The error I'm getting is for line 7. It says "passing argument 1 of 'strlen' from incompatible pointer type". I get the same error for the strcat function. It also says "given a char ** but expected a const char *" for both functions.

I'm trying to populate a new array with all the elements of argv except the first. I tried argv = &argv[1] and it did not work.

Do the strlen() and strcat() functions not take char arrays?

Answer 1

int main(int argc, char *argv[])

argv is an array of pointers to char (i.e. array of strings). The length of this array is stored in argc argument.

strlen is meant to be used to retrieve the length of the single string that must be null-terminated else the behavior is undefined.

Answer 2

Not sure why no one has suggested changing strlen to refer to a specific entry in the array of pointers to char?

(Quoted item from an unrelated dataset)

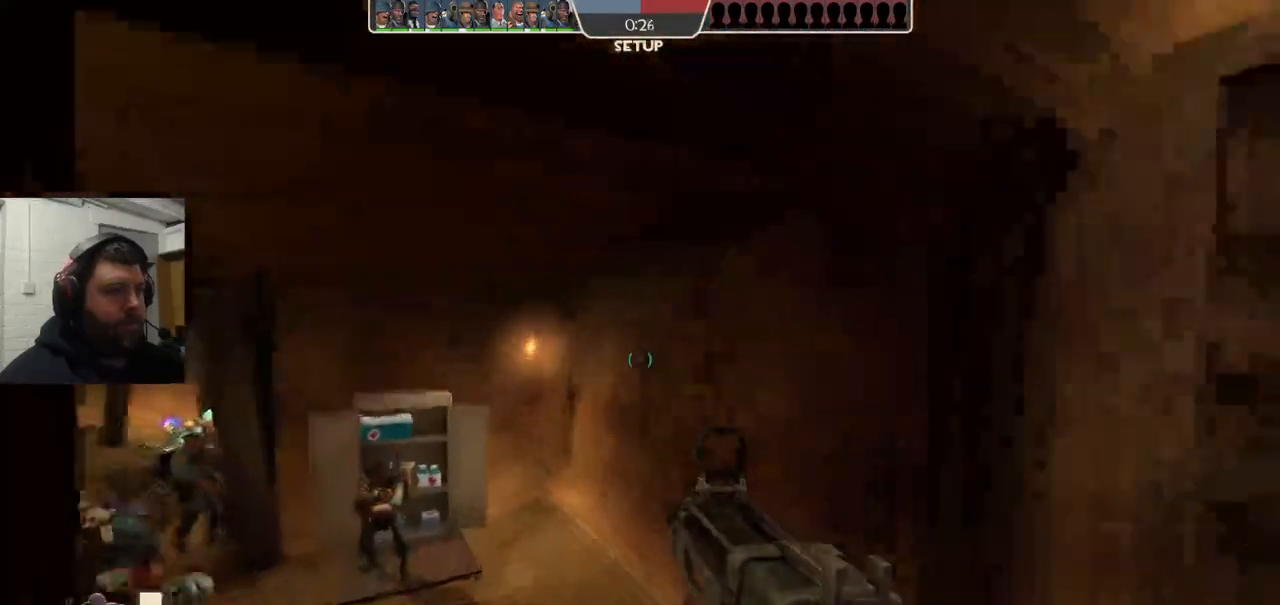
{"buttons": [], "left_stick": "up", "right_stick": "left", "events": [[350, "right_stick", "left"]]}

 strlen(argv[0])     // also, 1, 2, up to (argc - 1)

Also, http://www.cdecl.org/ helps in confirming that the char *argv[] statement is: declare argv as array of pointer to char

Answer 3

int count = 0; 
while(argv[++count] != NULL);

Now, count will have the length of argv

Answer 4

argv is an array of char*. The size of this array is argc. You should pass an element of this array to strlen.

Answer 5

Perhaps you meant to do something like this:

size_t argv_length(char** argv)
{
    size_t ret = 0;
    while( *(++argv) )
        ret += strlen(*argv);

    return ret;
}

?

Answer 6

argv is an array of char, strlen only takes strings. If you want to get the length of each argument in argv (which is what I was trying to do), you must iterate through it, accessing the elements like so argv[i][j]. Using the argument argv[i][j] != '\0'. If you just want the number of arguments use argc.

Answer 7

If you want size of "outer" array of argv - argc is the size.

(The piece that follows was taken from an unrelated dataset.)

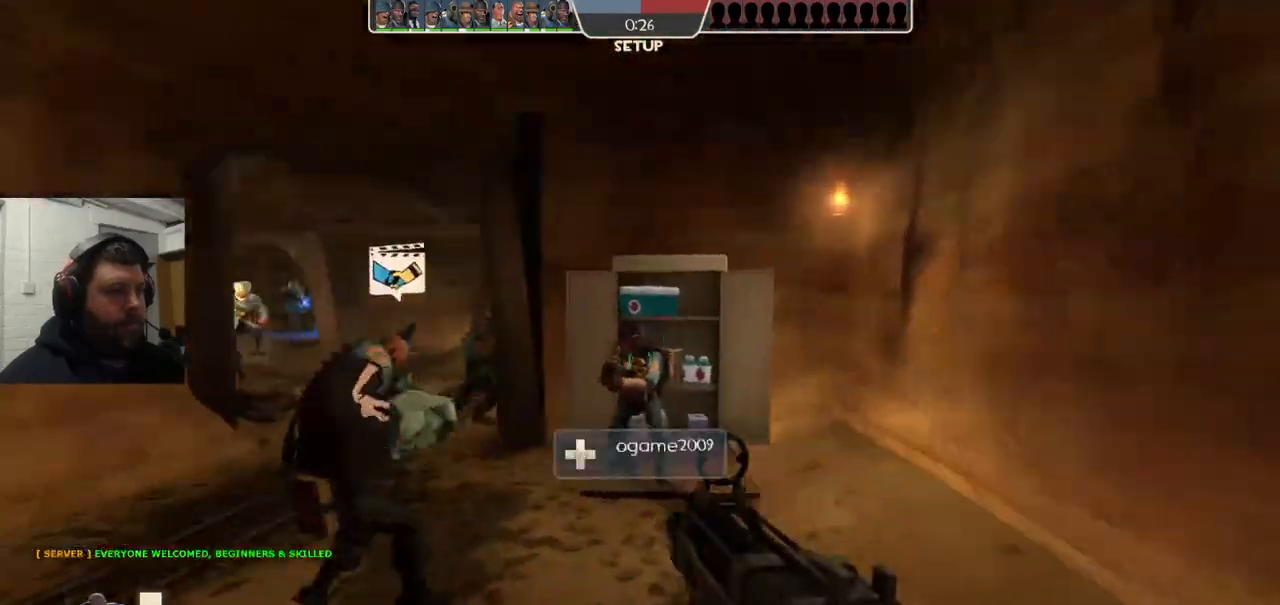
{"buttons": [], "left_stick": "up", "right_stick": "left", "events": []}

If you want size of "inner" array of argv:

int len(std::string word){
  return word.size();
}

len(argv[1]);

Answer 8

argv takes an arryas of char* but you need to pass argc to strlen rather than whole the array. Then you wont get any error on strcat.

 #include <stdio.h>
#include <stdlib.h>
#include <string.h>
int main(int argc, char *argv[]){
int fir; //badly named loop variable
char *input[] = calloc( strlen(argc), sizeof(char)); //initializing an array
for( fir = 1; fir< strlen(argv); fir++){ //removing the first element of argv
 strcat(input, argv[fir]); // appending to input
}

Answer 9

//Task = get length of argv
    string text=*argv; //assigning charValue to string variable "text"
    int l=text.length(); //getting the length of the string & assigning to variale "l"

    //this loop just outputs result on the screen
    for (int i=0; i<l; i++) { 
        cout << *(*argv+i) << flush;
    }